Minggu, 12 Mei 2013

Teroris Di Indonesia, Merampok Untuk Danai Latihan Militer

Terduga Teroris Sempat Ingin Bakar Pasar Glodok

Jaringan teroris yang baru-baru ini ditangkap Densus 88 ternyata juga pelaku perampokan di sejumlah bank. Dana dari hasil merampok itu akan digunakan untuk membiayai pelatihan militer bagi kader-kader mereka. "Memang untuk itu (pelatihan militer).  Terbukti mereka mencari uang untuk danai latihan," ujar Ketua Badan Nasional Penanggulangan Teroris (BNPT), Ansyad Mbai, di sela-sela acara Dialog Ormas-Ormas Islam dalam Mempertahankan NKRI. Menurutnya, dana itu nantinya akan digunakan untuk membeli peralatan militer seperti senjata dan bahan baku bom.

Dia juga mengatakan, jaringan teroris yang baru-baru ini ditangkap beberapa orang di antaranya adalah pemain lama. Oleh karena itu, ia meminta agar masyarakat berhati-hati terhadap tindakan terorisme. Sebab, kata dia, terorisme meruapakan ancaman yang serius.

Seperti diketahui, baru-baru ini Densus 88 telah menangkap 24 orang teroris di berbagai wilayah di Indonesia. Mereka adalah anak buah dari Abu Roban, teroris yang telah dicari sejak 2012. Kelompok teroris ini diketahui pernah melakukan perampokan di BRI Batang senilai 790 juta, BRI Grobokan senilai 630 juta, dan BRI Lampung senilai 460 juta.

Sabtu (11/5), Republika menurunkan laporan yang mengulas singkat faktor penyebab munculnya terorisme.
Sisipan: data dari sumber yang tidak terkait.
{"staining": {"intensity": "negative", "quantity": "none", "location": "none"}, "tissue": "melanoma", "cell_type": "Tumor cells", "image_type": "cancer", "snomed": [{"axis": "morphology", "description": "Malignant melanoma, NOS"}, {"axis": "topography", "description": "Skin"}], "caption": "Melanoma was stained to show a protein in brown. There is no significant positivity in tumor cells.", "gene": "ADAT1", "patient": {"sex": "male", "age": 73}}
Disebutkan, dalam beberapa hari terakhir, publik Indonesia dikejutkan dengan kembali tertangkapnya sejumlah terduga teroris yang masih berkeliaran di Indonesia.

Ketua Umum PBNU KH Said Aqil Siraj mengatakan, ada beberapa faktor yang menjadi penyebab tindakan terorisme. "Faktornya banyak, ada kebodohan, kemiskinan, keterbelakangan, keselahpahaman memahami Islam," kata dia di sela-sela acara Dialog Ormas-Ormas Islam dalam Mempertahankan NKRI, di Hotel Grand Sahid Jakarta, Sabtu (11/5).

Menurut dia, kesalahpahaman dalam memahami Islam itu disebabkan oleh adanya paham-paham radikalisme. Namun, dia memastikan tidak ada pesantren di Indonesia yang mengajarkan paham radikal yang akhirnya memunculkan bibit-bibit teroris. "Pesantren yang radikal itu hanya ada di Afganistan dan Pakistan," kata Said.

Pesantren-pesantren yang ada di Indonesia, kata dia, justru yang mempertemukan budaya lokal dengan ajaran Islam. Terutama, lanjut dia, pesantren-pesantren yang berada di bawah Nahdlatul Ulama yang jumlahnya ada 21 ribu. Menurut dia, NU sebagai ormas Islam, juga sudah berusaha menghilangkan bibit-bibit terorisme, yaitu melalui dakwah yang dilakukan para dai.